Allah’ım, bizden razı olarak canımızı al. Amin.
Değerli kardeşim:
ÖLECEĞİN GÜN İÇİN TELAŞLANMA!
Onca değer verdiğin bedeninin başına neler gelecek diye kaygılanma!
Ne olacak, nasıl olacak diye hiç üzülme!
Çünkü Müslüman kardeşlerin senin için gerekenleri yapacaklar.
1- Elbiselerini bedeninden çıkaracaklar.
2- Bedenini yıkayıp gusledecekler.
3- Yeni elbisen olan kefeni bedenine giydirecekler.
4- Evinden dışarı çıkaracaklar.
5- Ve yeni evine, kabre götürecekler.
6- Cenaze merasimin için birçokları işlerini bırakıp gelecekler.
7- Özel eşyalarını toplayacaklar.
Elbiselerin, çanta ve ayakkabıların, ne varsa hepsini seçip ayıracaklar;
Muvaffak olurlarsa onları sadaka olarak fakirlere dağıtacaklar…
Emin ol, sen öldükten sonra kimse işini gücünü bırakıp senin hasretini çekmeyecek.
İşler ve ticaret kaldığı yerden devam edecek.
Senin görevin bir başkasına devredilecek.
Malın ve servetin bölüşülecek, mirasçıların hepsini sahiplenecek.
Sen ise kazandığın o malların hepsinden tek tek hesaba çekileceksin.
Öldükten sonra senden alınacak ilk şey adındır.
O nedenle öldüğünde sana “cenaze” derler. Kimse seni isminle çağırmaz.
Sana namaz kılmak için geldiklerinde, adını sormazlar, “cenaze nerede?” diye sorarlar.
Omuzlarında taşıdıklarında ve defnettikleri zamanda da adını söylemezler, cenazeyi tutun derler…
O hâlde dikkatli ol; soy, mezhep, milliyet, para ve makam seni aldatmasın…
Bu dünya ne kadar değersiz, karşılaşacaklarımız ise ne kadar da büyük ve korkunç!
Öldükten sonra senin için 3 tür üzüntü olur.
1- Seni biraz tanıyanlar, “Yazık!” derler.
2- Seni daha fazla tanıyan dost ve arkadaşların birkaç saat veya en fazla birkaç gün üzülür, sonra da şakalarına ve gülüşlerine devam ederler.
3- Yokluğunu ve ayrılık acısını derinden hisseden ailen ise birkaç hafta, birkaç ay veya en fazla bir yıl üzüntünü yaşarlar,
Sonra da seni kendi hatıralar arşivine atarlar.
İşte bu şekilde senin halk arasındaki öykün son bulur.

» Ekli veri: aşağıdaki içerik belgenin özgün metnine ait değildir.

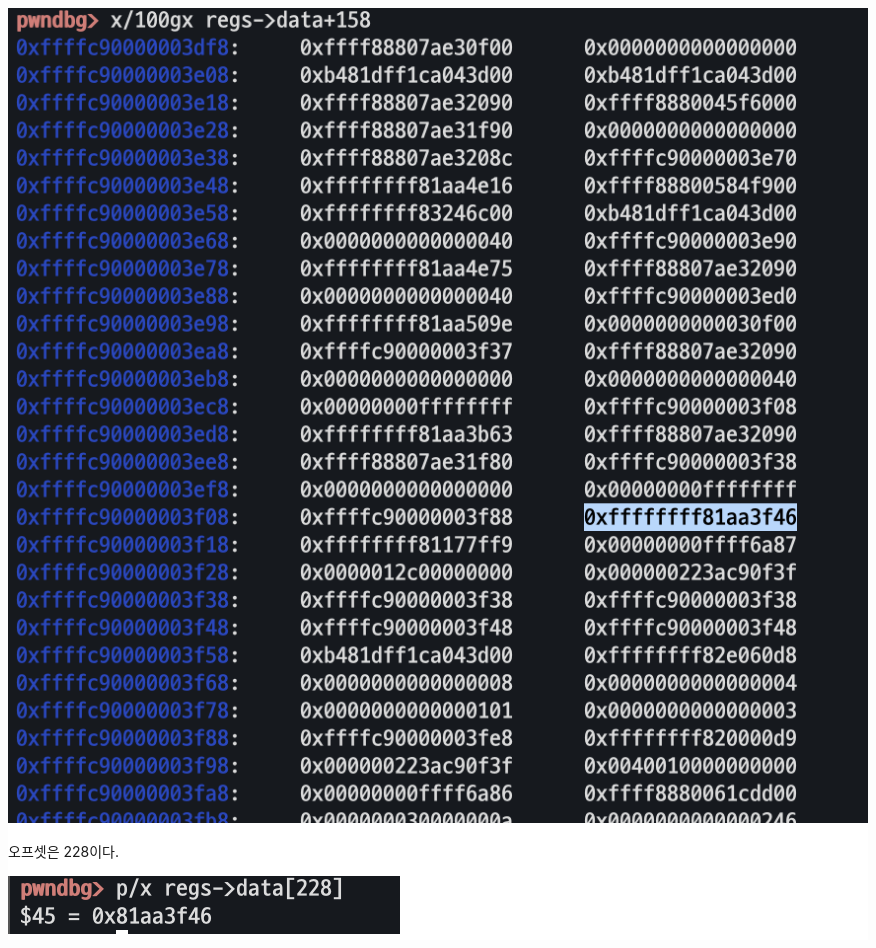 ![4](/assets/img/2023-09-23-Linux-Kernel-Exploit:-CVE-2022-1015.md/4.png)


오프셋은 228이다.


![5](/assets/img/2023-09-23-Linux-Kernel-Exploit:-CVE-2022-1015.md/5.png)


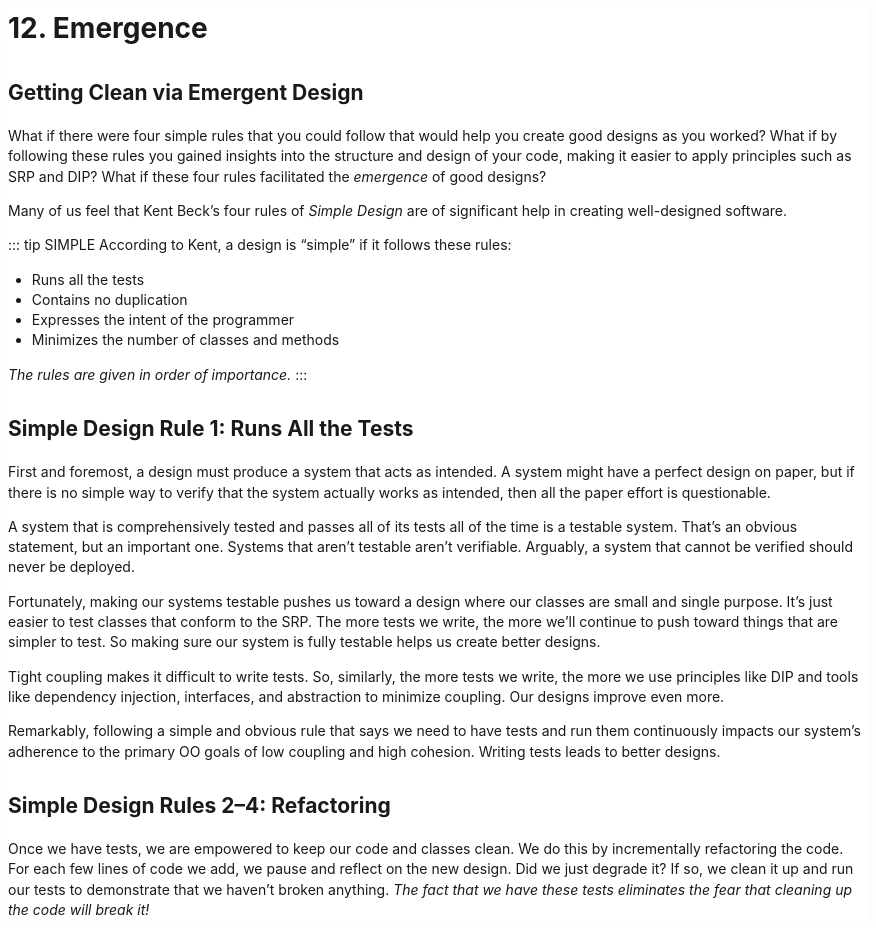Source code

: # 12. Emergence

## Getting Clean via Emergent Design 

What if there were four simple rules that you could follow that would help you create good designs as you worked? What if by following these rules you gained insights into the structure and design of your code, making it easier to apply principles such as SRP and DIP?
What if these four rules facilitated the _emergence_ of good designs?

Many of us feel that Kent Beck’s four rules of _Simple Design_ are of significant help in creating well-designed software.


::: tip SIMPLE
According to Kent, a design is “simple” if it follows these rules:
- Runs all the tests
- Contains no duplication
- Expresses the intent of the programmer
- Minimizes the number of classes and methods

*The rules are given in order of importance.*
:::

## Simple Design Rule 1: Runs All the Tests 

First and foremost, a design must produce a system that acts as intended. A system might have a perfect design on paper, but if there is no simple way to verify that the system actually works as intended, then all the paper effort is questionable.

A system that is comprehensively tested and passes all of its tests all of the time is a testable system. That’s an obvious statement, but an important one. Systems that aren’t testable aren’t verifiable. Arguably, a system that cannot be verified should never be deployed.

Fortunately, making our systems testable pushes us toward a design where our classes are small and single purpose. It’s just easier to test classes that conform to the SRP. The more tests we write, the more we’ll continue to push toward things that are simpler to test. 
So making sure our system is fully testable helps us create better designs.

Tight coupling makes it difficult to write tests. So, similarly, the more tests we write, the more we use principles like DIP and tools like dependency injection, interfaces, and abstraction to minimize coupling. Our designs improve even more.

Remarkably, following a simple and obvious rule that says we need to have tests and run them continuously impacts our system’s adherence to the primary OO goals of low coupling and high cohesion. Writing tests leads to better designs.

## Simple Design Rules 2–4: Refactoring 

Once we have tests, we are empowered to keep our code and classes clean. We do this by incrementally refactoring the code. For each few lines of code we add, we pause and reflect on the new design. Did we just degrade it? If so, we clean it up and run our tests to demonstrate that we haven’t broken anything. _The fact that we have these tests eliminates the fear that cleaning up the code will break it!_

Güzelliğin, sağlığın, çocukların, evin, eşin, malın ve mülkün ne varsa hepsi elinden çıkar ve gerçek öykün başlar.
Yani ahiret hayatın…
Peki, ölüm için, kabir için, ahiret içi ne kadar hazırız?
Bu, üzerinde durmamız ve çokça düşünmemiz gereken bir gerçektir.
Bu mübarek aylar ve kabul edilen dualar hürmetine bizleri affet, kabir ve cehennem azabından koru.
Yolculukta yardım et bizlere Allah’ım! Âmin.